Patch and patch again to beat new wave of Trojans, says government

Banks have moved to strengthen their perimeter security following government warnings that businesses are at risk from a new wave of e-mail Trojans.

Banks have moved to strengthen their perimeter security following government warnings that businesses are at risk from a new wave of e-mail Trojans.

The Trojans are designed to surreptitiously gather economic and financial information from computer systems.

Officials from government body the National Infrastructure Security Co-ordination Centre met with security specialists from the major banks last week to advise on countermeasures.

Tom Salmond, IT security specialist at the Association of Payment Clearing Services, said, "It is not just the banking industry that is being targeted; it is any corporate that has access to information about IP or contracts that is targeted."

The attacks, which have been traced back to IP addresses in the Far East, are of an industrial scale, well organised and require a lot of resources, said Roger Cumming, director of NISCC.

"The attack is clearly not targeted at stealing money. It is aimed at gathering information. It is extremely well organised and requires quite a lot of resources to execute," he said.

NISCC called for concerted action by businesses in every sector to ensure they upgraded their anti-virus systems, downloaded the latest security patches and configured firewalls to block any unauthorised attempt to connect to their network.

The centre has mounted a behind the scenes programme to alert over 300 government and private sector organisations responsible for the UK's critical services to the risks. It has also worked with virus companies to ensure the Trojans are detected by anti-virus software.
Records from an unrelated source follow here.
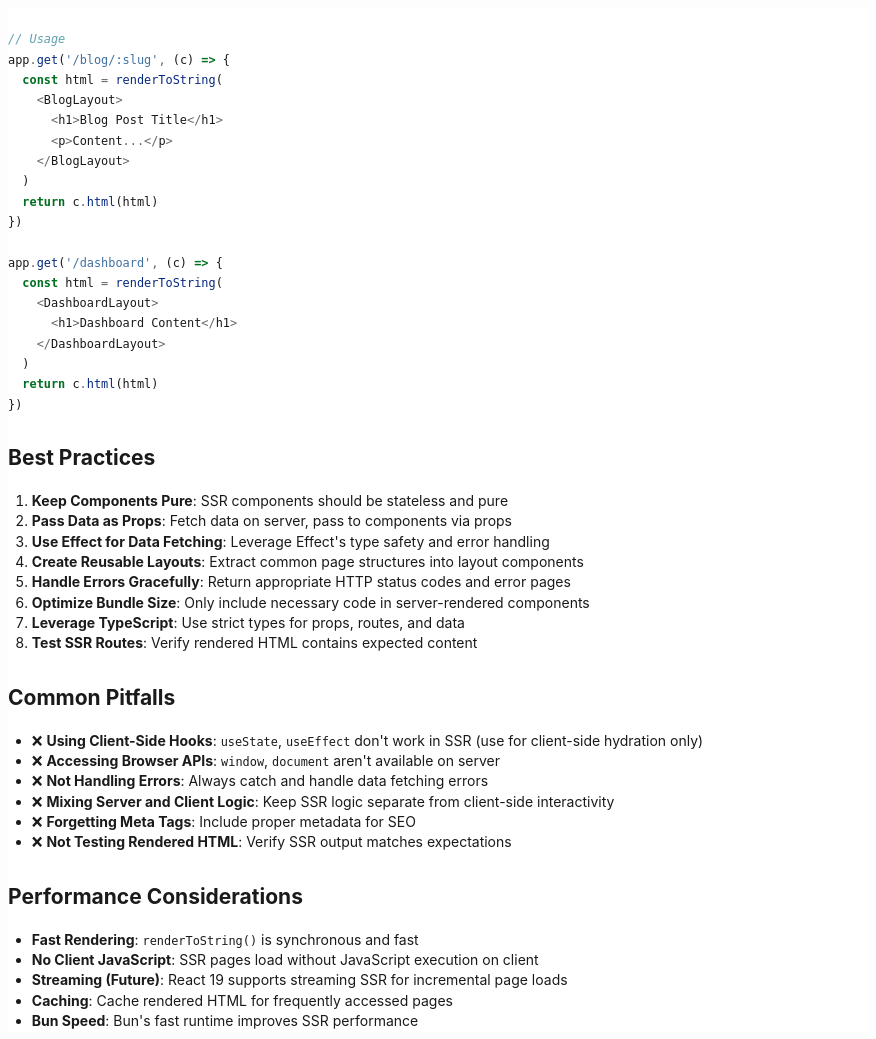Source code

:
 ```typescript

// Usage
app.get('/blog/:slug', (c) => {
  const html = renderToString(
    <BlogLayout>
      <h1>Blog Post Title</h1>
      <p>Content...</p>
    </BlogLayout>
  )
  return c.html(html)
})

app.get('/dashboard', (c) => {
  const html = renderToString(
    <DashboardLayout>
      <h1>Dashboard Content</h1>
    </DashboardLayout>
  )
  return c.html(html)
})
```

## Best Practices

1. **Keep Components Pure**: SSR components should be stateless and pure
2. **Pass Data as Props**: Fetch data on server, pass to components via props
3. **Use Effect for Data Fetching**: Leverage Effect's type safety and error handling
4. **Create Reusable Layouts**: Extract common page structures into layout components
5. **Handle Errors Gracefully**: Return appropriate HTTP status codes and error pages
6. **Optimize Bundle Size**: Only include necessary code in server-rendered components
7. **Leverage TypeScript**: Use strict types for props, routes, and data
8. **Test SSR Routes**: Verify rendered HTML contains expected content

## Common Pitfalls

- ❌ **Using Client-Side Hooks**: `useState`, `useEffect` don't work in SSR (use for client-side hydration only)
- ❌ **Accessing Browser APIs**: `window`, `document` aren't available on server
- ❌ **Not Handling Errors**: Always catch and handle data fetching errors
- ❌ **Mixing Server and Client Logic**: Keep SSR logic separate from client-side interactivity
- ❌ **Forgetting Meta Tags**: Include proper metadata for SEO
- ❌ **Not Testing Rendered HTML**: Verify SSR output matches expectations

## Performance Considerations

- **Fast Rendering**: `renderToString()` is synchronous and fast
- **No Client JavaScript**: SSR pages load without JavaScript execution on client
- **Streaming (Future)**: React 19 supports streaming SSR for incremental page loads
- **Caching**: Cache rendered HTML for frequently accessed pages
- **Bun Speed**: Bun's fast runtime improves SSR performance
"Our philosophy is that if everyone in the UK was to adopt our advice and install all the latest patches, that attack would not have any impact on UK plc," said Cumming.
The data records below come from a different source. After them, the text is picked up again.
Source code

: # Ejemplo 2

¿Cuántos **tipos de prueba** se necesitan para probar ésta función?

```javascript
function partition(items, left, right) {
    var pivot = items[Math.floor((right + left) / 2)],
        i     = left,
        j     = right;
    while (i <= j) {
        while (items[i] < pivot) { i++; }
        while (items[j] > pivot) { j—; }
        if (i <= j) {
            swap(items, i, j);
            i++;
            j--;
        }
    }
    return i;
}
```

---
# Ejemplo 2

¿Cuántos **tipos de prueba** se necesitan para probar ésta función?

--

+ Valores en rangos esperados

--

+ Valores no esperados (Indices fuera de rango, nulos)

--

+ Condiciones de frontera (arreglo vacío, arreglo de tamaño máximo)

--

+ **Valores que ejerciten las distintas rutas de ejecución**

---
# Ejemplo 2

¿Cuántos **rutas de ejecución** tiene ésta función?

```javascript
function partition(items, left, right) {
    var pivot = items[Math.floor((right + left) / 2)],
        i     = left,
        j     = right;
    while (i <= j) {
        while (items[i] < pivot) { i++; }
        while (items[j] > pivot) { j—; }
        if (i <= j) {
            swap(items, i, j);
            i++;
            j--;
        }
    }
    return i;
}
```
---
Bank security chiefs are bolstering defences on their network and reminding staff about the dangers of opening suspicious e-mails.

"We are looking at how we can block this stuff at the perimeter. We are effectively doing content filtering," said one head of security.

"We are also being much more vigilant in terms of user awareness, particularly about opening unsolicited mail. Spoofing is an increasing threat," he added.

John Meakin, head of security at Standard Chartered Bank, said his bank was testing its intrusion detection systems, and vulnerability scanners.

"General good housekeeping would substantially mitigate the risks," he said.

The attackers have used a wide range of custom and existing Trojan software which has been modified in an attempt to evade anti-virus systems. The Trojans transmit information back across the internet, but specialists say the traffic is difficult to detect.